▶ [Job]:
Reproduce the material below, changing each "詳しく見る" to "もっと見る" and leaving everything else as it is.

▶ [Task material]:
****************************************

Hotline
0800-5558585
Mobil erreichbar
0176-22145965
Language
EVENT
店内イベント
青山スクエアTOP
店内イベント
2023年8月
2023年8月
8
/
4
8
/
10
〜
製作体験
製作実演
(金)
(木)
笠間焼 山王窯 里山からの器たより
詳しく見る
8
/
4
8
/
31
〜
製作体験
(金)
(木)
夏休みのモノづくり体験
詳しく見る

****************************************

▶ [Solution]:
Hotline
0800-5558585
Mobil erreichbar
0176-22145965
Language
EVENT
店内イベント
青山スクエアTOP
店内イベント
2023年8月
2023年8月
8
/
4
8
/
10
〜
製作体験
製作実演
(金)
(木)
笠間焼 山王窯 里山からの器たより
もっと見る
8
/
4
8
/
31
〜
製作体験
(金)
(木)
夏休みのモノづくり体験
もっと見る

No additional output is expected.